# Exercise instructions:
Pictures aside, each entry has to be returned exactly as it stands.

[Start of section]

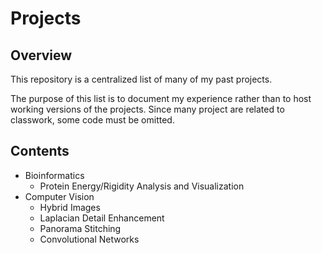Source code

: # Projects

## Overview
This repository is a centralized list of many of my past projects. 

The purpose of this list is to document my experience rather than to host working versions of the projects. Since many project are related to classwork, some code must be omitted.

## Contents
- Bioinformatics
  - Protein Energy/Rigidity Analysis and Visualization
- Computer Vision
  - Hybrid Images
  - Laplacian Detail Enhancement
  - Panorama Stitching
  - Convolutional Networks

[End of section]

# Output of the task:
Source code

: # Projects

## Overview
This repository is a centralized list of many of my past projects. 

The purpose of this list is to document my experience rather than to host working versions of the projects. Since many project are related to classwork, some code must be omitted.

## Contents
- Bioinformatics
  - Protein Energy/Rigidity Analysis and Visualization
- Computer Vision
  - Hybrid Images
  - Laplacian Detail Enhancement
  - Panorama Stitching
  - Convolutional Networks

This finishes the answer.